Foi morar com a filha em uma grande cidade. Sentia-se prisioneiro no confortável apartamento que ajudou a comprar, tinha saudades de suas aventuras, de seus amigos, agora mais solitários, seus animais. Ficou sem apetite, com febre, teve delírios e falava sobre suas andanças, seus achados, suas aventuras, sobre o sentimento de culpa pela morte do rapaz que compartilhou seu tesouro.

Mas seu Ermínio era um gaúcho valente e melhorou, nas tardes solitárias no amplo apartamento, quando sua filha saia para trabalhar, ligava o rádio para escutar as músicas gaúchas que gostava, tomar seu chimarrão e meditar sobre sua vida de caçador de tesouros e seu último achado. Até televisão andava assistindo, ele que nunca foi dessas frescuras. E um certo dia passou na tv um programa sobre astronomia que falava de planetas de ouro e diamantes. Acendeu em seu Ermínio a antiga chama do velho aventureiro e ele se imaginou caçando tesouros no infinito e ria de si mesmo por tais pensamentos.

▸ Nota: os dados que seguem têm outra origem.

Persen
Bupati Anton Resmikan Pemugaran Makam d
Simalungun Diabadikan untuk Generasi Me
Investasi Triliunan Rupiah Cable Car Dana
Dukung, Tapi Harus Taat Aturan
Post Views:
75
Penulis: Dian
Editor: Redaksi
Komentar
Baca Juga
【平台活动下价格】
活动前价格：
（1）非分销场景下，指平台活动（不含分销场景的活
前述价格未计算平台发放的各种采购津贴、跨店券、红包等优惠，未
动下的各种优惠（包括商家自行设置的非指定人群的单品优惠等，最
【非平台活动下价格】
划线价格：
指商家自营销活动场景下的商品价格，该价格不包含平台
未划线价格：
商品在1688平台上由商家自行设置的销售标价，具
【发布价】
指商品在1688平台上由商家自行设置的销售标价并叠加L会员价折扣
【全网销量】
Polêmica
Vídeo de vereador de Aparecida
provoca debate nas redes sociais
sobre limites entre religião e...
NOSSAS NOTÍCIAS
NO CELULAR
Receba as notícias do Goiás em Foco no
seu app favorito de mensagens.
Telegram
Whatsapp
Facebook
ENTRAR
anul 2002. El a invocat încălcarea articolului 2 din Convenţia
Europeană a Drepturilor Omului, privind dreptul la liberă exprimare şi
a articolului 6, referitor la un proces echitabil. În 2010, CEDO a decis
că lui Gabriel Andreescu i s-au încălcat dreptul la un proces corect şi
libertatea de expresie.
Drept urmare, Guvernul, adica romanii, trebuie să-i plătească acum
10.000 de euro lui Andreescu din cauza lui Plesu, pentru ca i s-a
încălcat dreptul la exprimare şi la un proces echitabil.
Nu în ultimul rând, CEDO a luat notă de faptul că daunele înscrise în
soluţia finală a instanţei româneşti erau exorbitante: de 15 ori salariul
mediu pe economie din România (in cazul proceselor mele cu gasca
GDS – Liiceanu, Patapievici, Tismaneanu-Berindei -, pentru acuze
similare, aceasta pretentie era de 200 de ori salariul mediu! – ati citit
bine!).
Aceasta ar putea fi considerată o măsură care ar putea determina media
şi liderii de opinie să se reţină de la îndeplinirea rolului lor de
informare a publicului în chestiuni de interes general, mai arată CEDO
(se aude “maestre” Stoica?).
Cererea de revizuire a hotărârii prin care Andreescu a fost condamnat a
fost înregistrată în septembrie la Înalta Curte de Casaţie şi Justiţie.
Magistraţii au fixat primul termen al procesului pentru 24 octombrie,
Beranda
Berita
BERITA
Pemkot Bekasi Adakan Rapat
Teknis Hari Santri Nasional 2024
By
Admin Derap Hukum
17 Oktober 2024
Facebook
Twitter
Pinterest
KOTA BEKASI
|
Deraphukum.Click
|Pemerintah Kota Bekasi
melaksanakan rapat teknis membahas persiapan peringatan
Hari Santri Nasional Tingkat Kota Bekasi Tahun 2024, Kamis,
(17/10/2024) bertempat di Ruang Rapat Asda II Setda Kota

Naquela noite dormiu e sonhou que era jovem de novo e cavalgava montado em um belo alazão no horizonte sem fim passando por estrelas brilhantes em busca de tesouros encantados. Na manhã do dia seguinte sua filha o encontrou morto e em seu rosto sereno um sorriso ainda estampado.

Mas o mistério ainda persiste, onde seu Ermínio guardou o restante de seu grande achado, pois em banco algum tinha saldo substancial.

Em seus pertences, algumas moedas antigas, um belíssimo punhal de ouro e prata, incrustado com lindas pedras e alguns papéis com rabiscos indecifráveis, imitando mapas e lugares secretos. Cadê o restante do tesouro encantado?

E se encontrado qual será o encantamento a ser pago para poder resgatar o tesouro encantado?